Pull out each line below that contains the word "pose", and copy every one of them in full.

• Exercise data:
*** Block opens ***

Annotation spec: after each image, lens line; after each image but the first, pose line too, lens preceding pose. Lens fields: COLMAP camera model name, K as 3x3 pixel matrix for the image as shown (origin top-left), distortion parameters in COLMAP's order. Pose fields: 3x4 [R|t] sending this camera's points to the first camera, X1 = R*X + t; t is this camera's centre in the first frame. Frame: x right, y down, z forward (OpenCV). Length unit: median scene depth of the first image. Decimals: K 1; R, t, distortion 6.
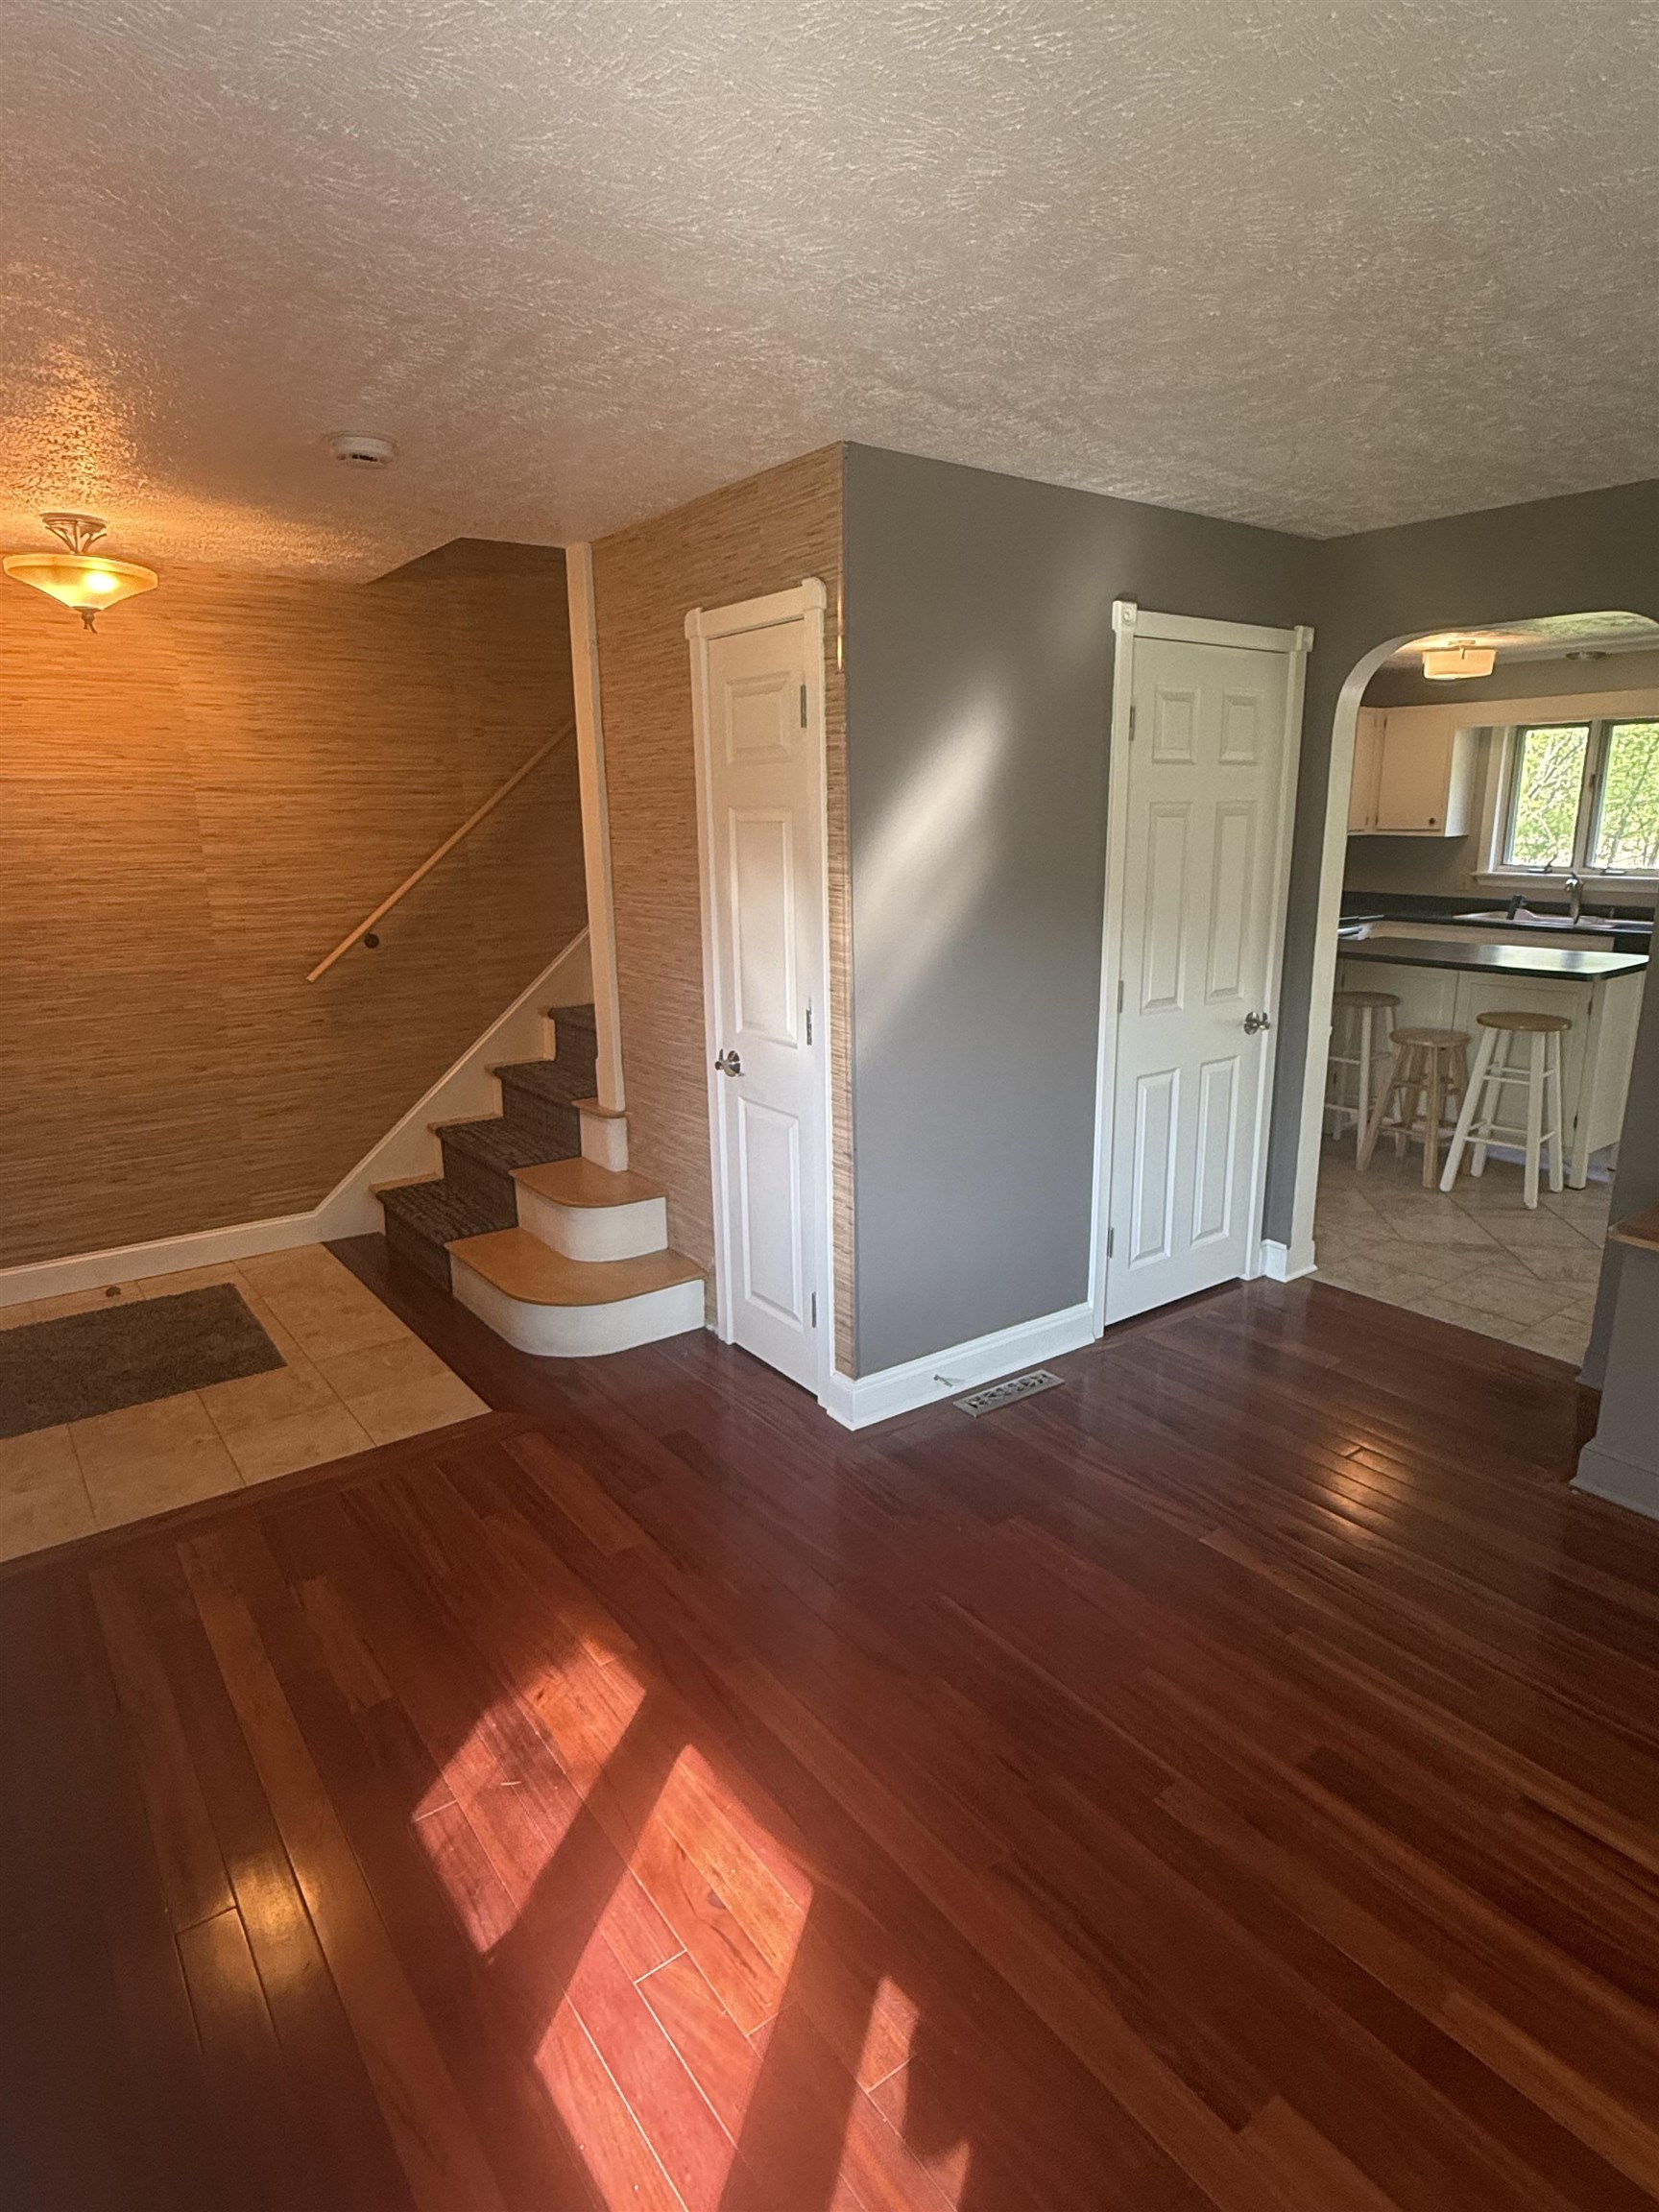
lens RADIAL K [[1230.7, 0, 832.1], [0, 1230.7, 1103.5], [0, 0, 1]] dist [-0.002614, -0.001666]
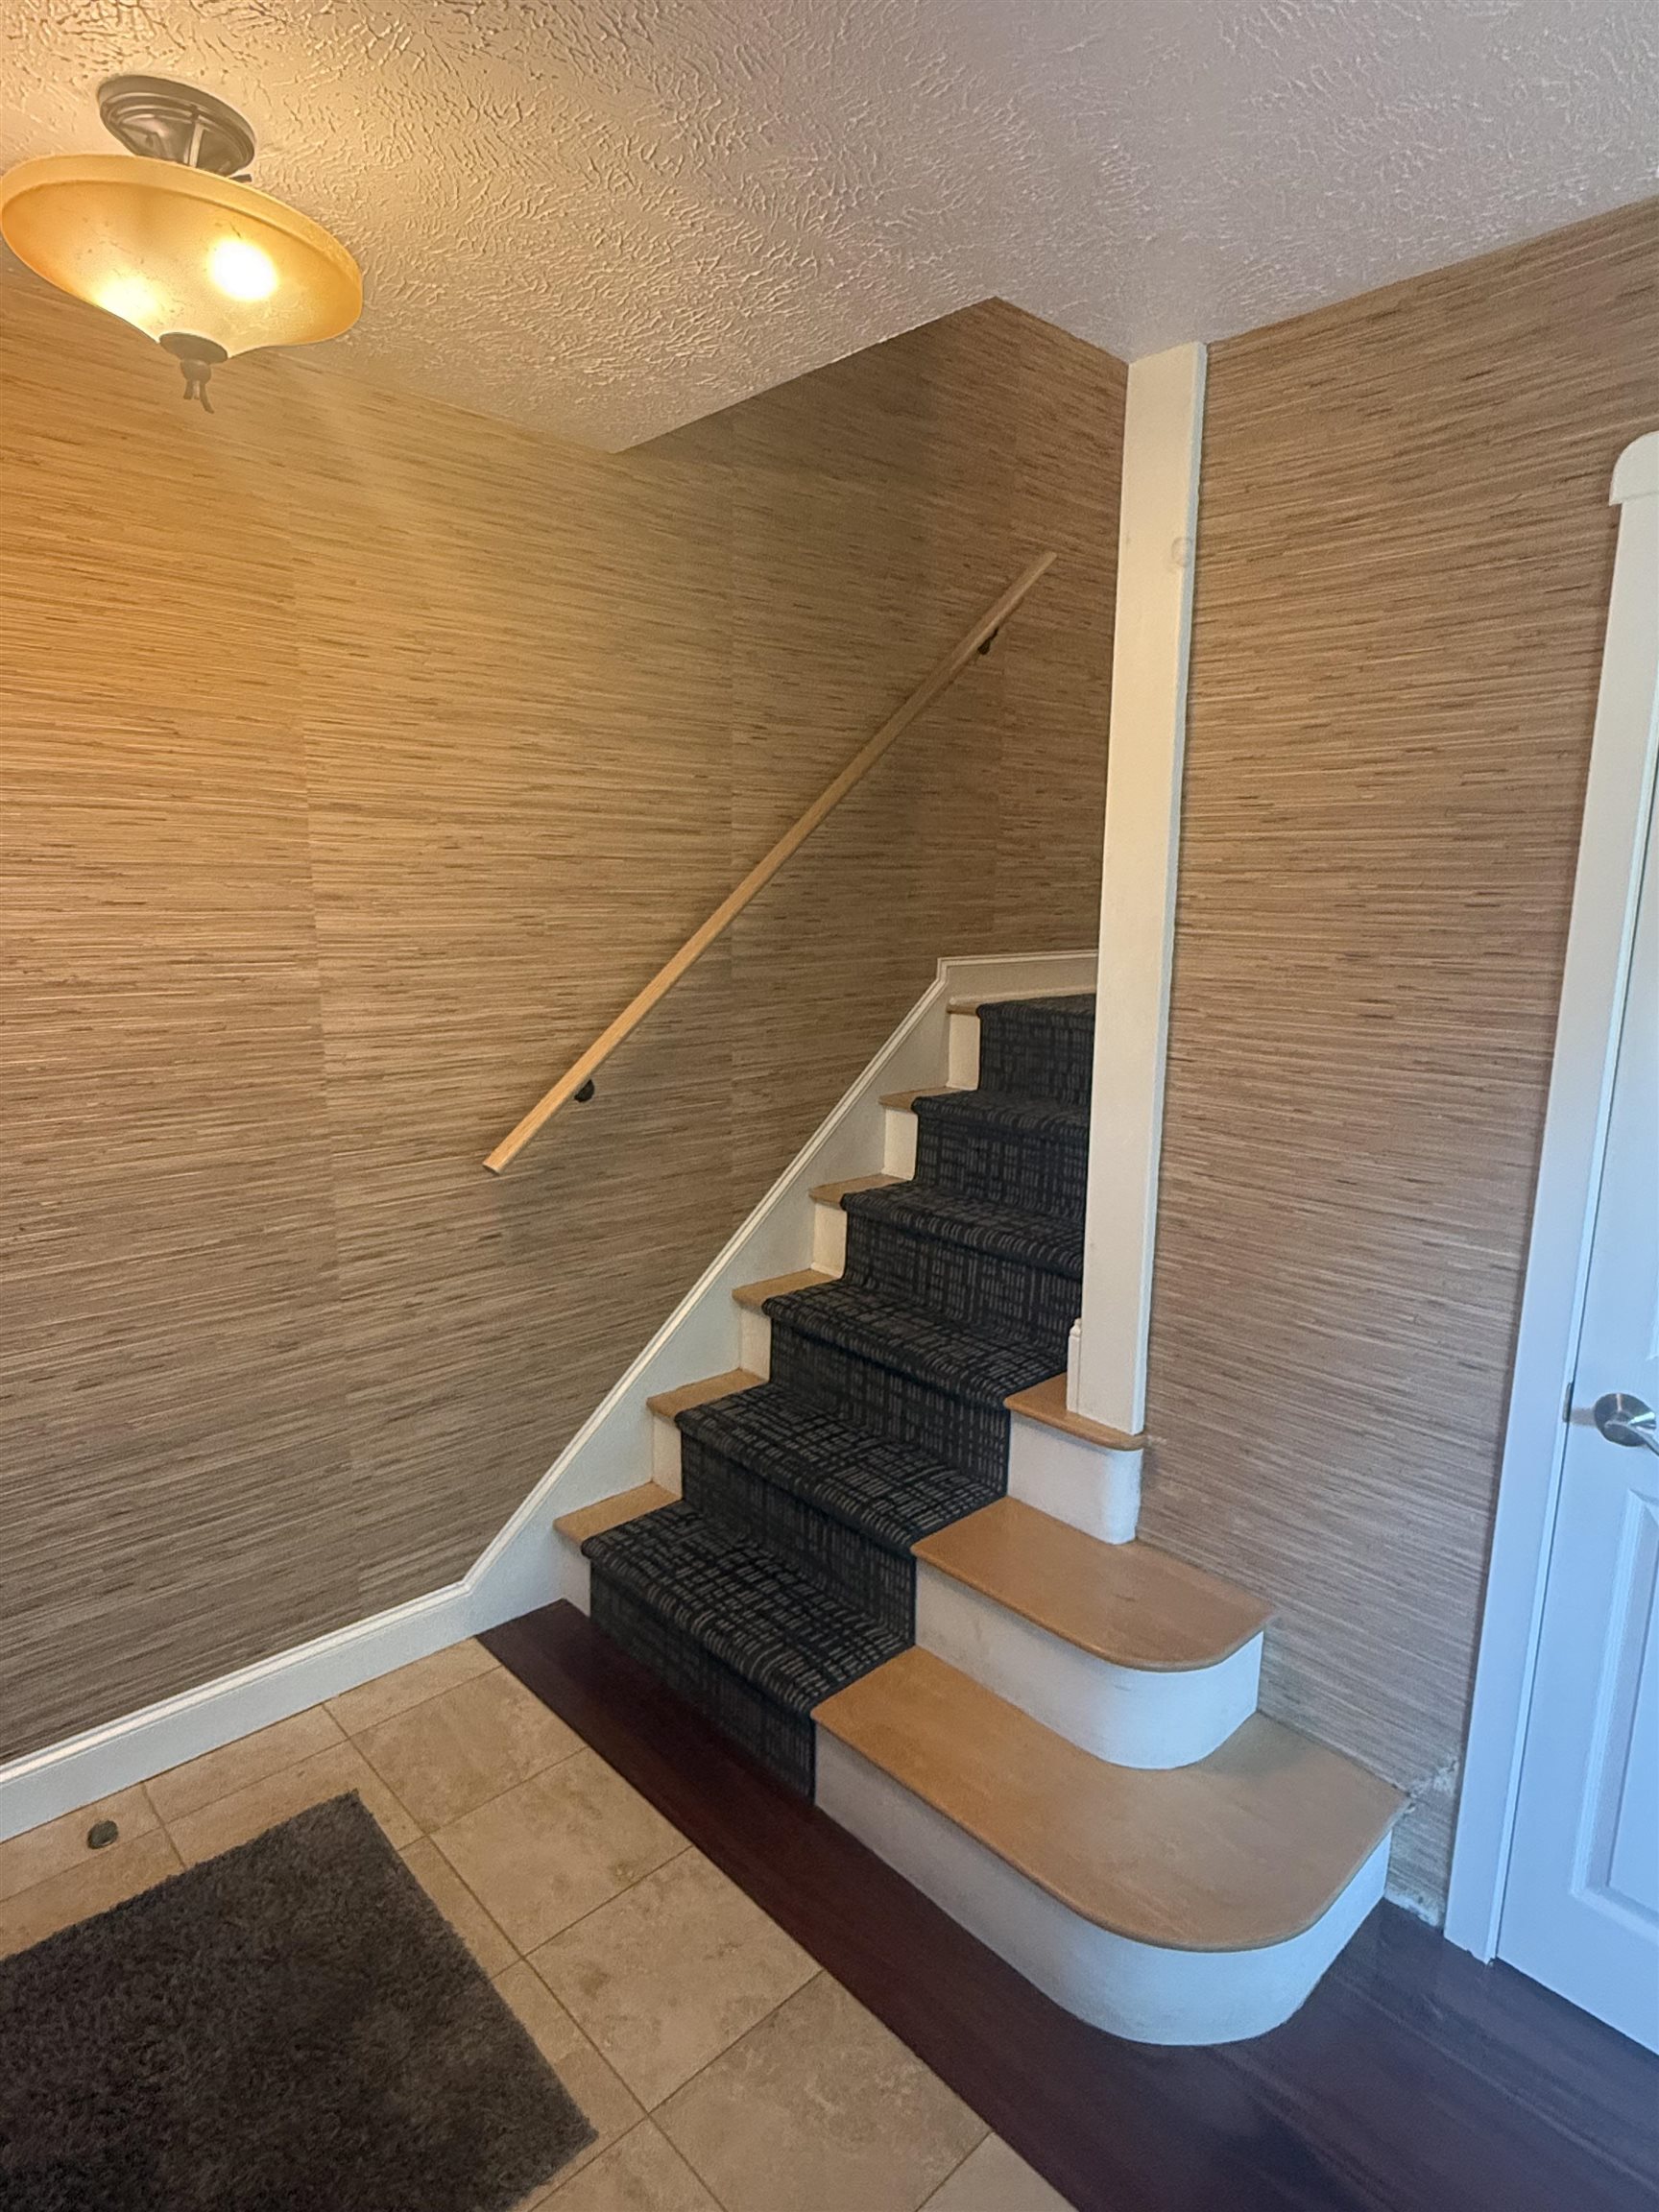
lens RADIAL K [[1230.7, 0, 832.1], [0, 1230.7, 1103.5], [0, 0, 1]] dist [-0.002614, -0.001666]
pose [[0.993257, 0.007572, 0.115686, -0.346548], [-0.001502, 0.998622, -0.052467, -0.102364], [-0.115924, 0.051940, 0.991899, 0.458046]]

*** Block closes ***

• Your solution:
Annotation spec: after each image, lens line; after each image but the first, pose line too, lens preceding pose. Lens fields: COLMAP camera model name, K as 3x3 pixel matrix for the image as shown (origin top-left), distortion parameters in COLMAP's order. Pose fields: 3x4 [R|t] sending this camera's points to the first camera, X1 = R*X + t; t is this camera's centre in the first frame. Frame: x right, y down, z forward (OpenCV). Length unit: median scene depth of the first image. Decimals: K 1; R, t, distortion 6.
pose [[0.993257, 0.007572, 0.115686, -0.346548], [-0.001502, 0.998622, -0.052467, -0.102364], [-0.115924, 0.051940, 0.991899, 0.458046]]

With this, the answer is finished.